Wednesday, April 2, 2008

::tick tock::

is it friday yet? b/c that would be fabulous - i would know if the reason i have felt like complete CRAP the past few days is b/c i am getting the flu or a little person is nesting inside of me......

since i feel like being a big baby at the moment - here are my symptoms:
  • nausea - constantly after 5p past 3 or so days, and in the am too sometimes
  • sore throat since thursday
  • heart burn
  • headaches (migraine 2 days ago... but i get those as we all know)
  • t.i.r.e.d - i took a nap! 2 days in a row!
  • my belly hurts (nausea? cramps? waaahhhh)

ok that's enough i think.... i'm sure i could come up with more, but that is enough! (and the other stuff may be TMI!) I know i said that this time the 'tww' or w/e had gone pretty fast, and yes that is true - until today. all of a sudden i just need it to be friday, or i should just be a big girl and go buy a freaking test and take it so i stop my wondering already and can get on with my life.
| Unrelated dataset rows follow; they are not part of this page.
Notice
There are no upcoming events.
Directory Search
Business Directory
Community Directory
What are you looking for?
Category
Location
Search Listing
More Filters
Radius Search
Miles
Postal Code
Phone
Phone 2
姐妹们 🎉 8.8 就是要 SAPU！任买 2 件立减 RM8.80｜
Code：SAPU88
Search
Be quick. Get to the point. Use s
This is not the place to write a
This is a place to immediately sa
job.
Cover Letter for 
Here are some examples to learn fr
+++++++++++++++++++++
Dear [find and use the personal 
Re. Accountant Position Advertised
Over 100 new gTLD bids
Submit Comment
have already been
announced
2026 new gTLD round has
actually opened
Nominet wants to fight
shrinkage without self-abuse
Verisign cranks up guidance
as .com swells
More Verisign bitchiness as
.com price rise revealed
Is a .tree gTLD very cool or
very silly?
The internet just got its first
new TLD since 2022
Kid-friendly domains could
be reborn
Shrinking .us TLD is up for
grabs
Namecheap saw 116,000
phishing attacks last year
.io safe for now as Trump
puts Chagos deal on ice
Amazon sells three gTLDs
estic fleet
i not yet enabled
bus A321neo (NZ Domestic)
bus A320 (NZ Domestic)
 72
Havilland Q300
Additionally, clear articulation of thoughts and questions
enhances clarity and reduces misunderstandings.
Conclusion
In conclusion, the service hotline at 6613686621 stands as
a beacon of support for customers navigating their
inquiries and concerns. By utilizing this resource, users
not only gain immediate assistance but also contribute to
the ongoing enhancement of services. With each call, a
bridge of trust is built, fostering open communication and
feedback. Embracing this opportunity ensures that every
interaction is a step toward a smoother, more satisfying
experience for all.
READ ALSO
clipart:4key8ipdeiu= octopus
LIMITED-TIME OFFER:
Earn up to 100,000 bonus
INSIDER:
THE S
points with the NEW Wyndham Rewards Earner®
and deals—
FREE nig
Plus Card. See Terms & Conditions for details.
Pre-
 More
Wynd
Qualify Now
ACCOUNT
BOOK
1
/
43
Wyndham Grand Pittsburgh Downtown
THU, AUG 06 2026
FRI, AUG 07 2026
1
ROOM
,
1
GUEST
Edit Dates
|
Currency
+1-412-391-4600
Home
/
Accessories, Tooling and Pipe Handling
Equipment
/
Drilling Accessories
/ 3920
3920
As we all know, i am not the most optomistic of people so i don't really think i am pg, i guess i want to just know for sure i am not? or that i am? Every month when it gets to this stage i get all wierd about it.

But - on the flip side, one of my best friends could be pg at the same time as me, so send your baby dust to both of us - at the same time plz as this would be cool. we are both trying - so yes we would appreciate to have babies together!

Oh and send some to Jen -she would also love some of your baby dust, i don't mind sharing, as you can tell by all of the women who surround me, there is enough to go around.

I'll be back in a few days - probably with a thumbs up or a thumbs down (and maybe even some news to share about what hospitals you can find me at starting in august... ooh aahhh....)

Wednesday, February 6, 2008

give me a break

nauseas.
fatigue.
emotional instability.

ya that is me in a nutshell over the past few days - what does it mean? someone asked me if i was pregnant today. i have wondered that myself, but i am too big of a chicken to take a HPT so we will just have to wait and see if 'aunt flo' arrives friday or not. if not, then maybe i'll take a test. i think about it - more at times than others - but i'll be ok either way.

one thing that is kind of strange though, is the fact that i am back to not being able to concentrate. why?????
i am not doing good enough for that - not at all. but yet i study, study, study and feel like it was nearly all for nothing (i at least retain some things!) test in a week, that is not a good place to be - i think this test is going to be tricky too.
i know i am smart, i just don't know why i am not focusing, maybe it is the nausea - it is distracting afterall.